According to Alden, a few days before Boyd and Parker’s deaths, Sullivan sent out a scouting party of about 16 men to survey the area before the troops advanced. As part of Sullivan’s company, Lt. Thomas Boyd was ordered to lead the party.
The coast was reported clear; however, on their way back to camp the group was ambushed by the Seneca. They massacred the majority of Boyd’s party, leaving only Boyd and one of his men, Sgt. Michael Parker, alive to be captured and taken to Little Beard’s Town.
“No one really knows why they took Parker,” Alden said. “No one knows much about him other than he was one of the men in Boyd’s scouting party.”
Unfortunately, Parker’s life prior to his death remains a mystery. The exact events that transpired in Little Beard’s Town after Boyd and Parker’s capture are unclear. A popular account collected from the diaries and letters of the remaining men of Sullivan’s company depicts the captured soldiers being tied to the tree with their own intestines and brutally tortured until they were finally scalped and beheaded.

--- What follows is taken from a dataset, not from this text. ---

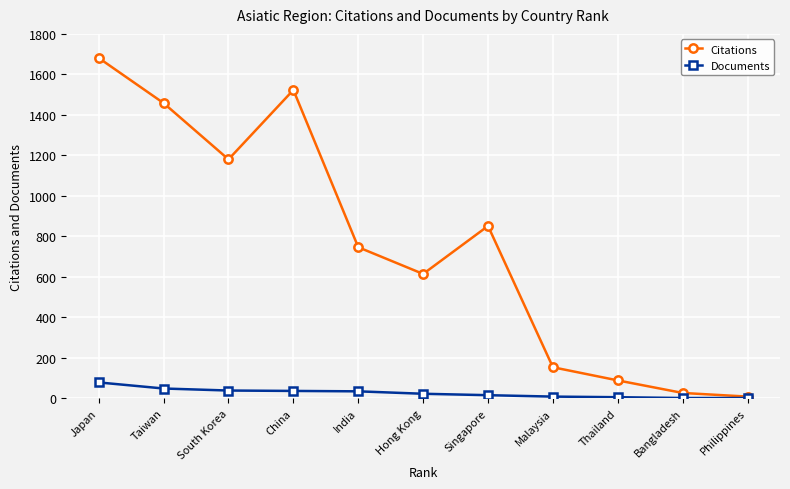

Count the number of categories in the chart.

11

While Indian raids and ceremonial torture were common at the time, Alden explained that the manner in which the two men were killed “was unusual, for sure,” and that although it is not confirmed, it is speculated that there may have been involvement and instigation from the loyalist tories who were allied with the British at the time.

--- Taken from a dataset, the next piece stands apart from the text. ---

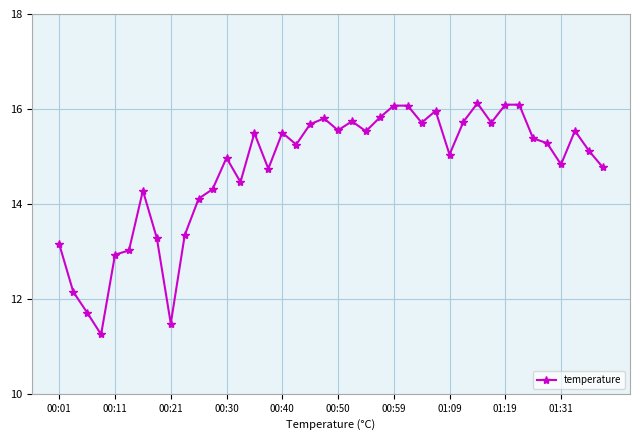

What is the average value?

14.7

“In 1927, [the University of the State of New York] put together funds to organize events across the state to commemorate the 150th anniversary of the American Revolution,” Alden said. “And as part of the series of commemorations following the path of Sullivan’s campaign,” funds were provided to place a boulder and bronze tablet at the burial mound of Boyd and Parker.
According to Alden, the town of Leicester now owns the park, where the creepy urban-legend history of the “Torture Tree” has continued to flourish for more than two centuries.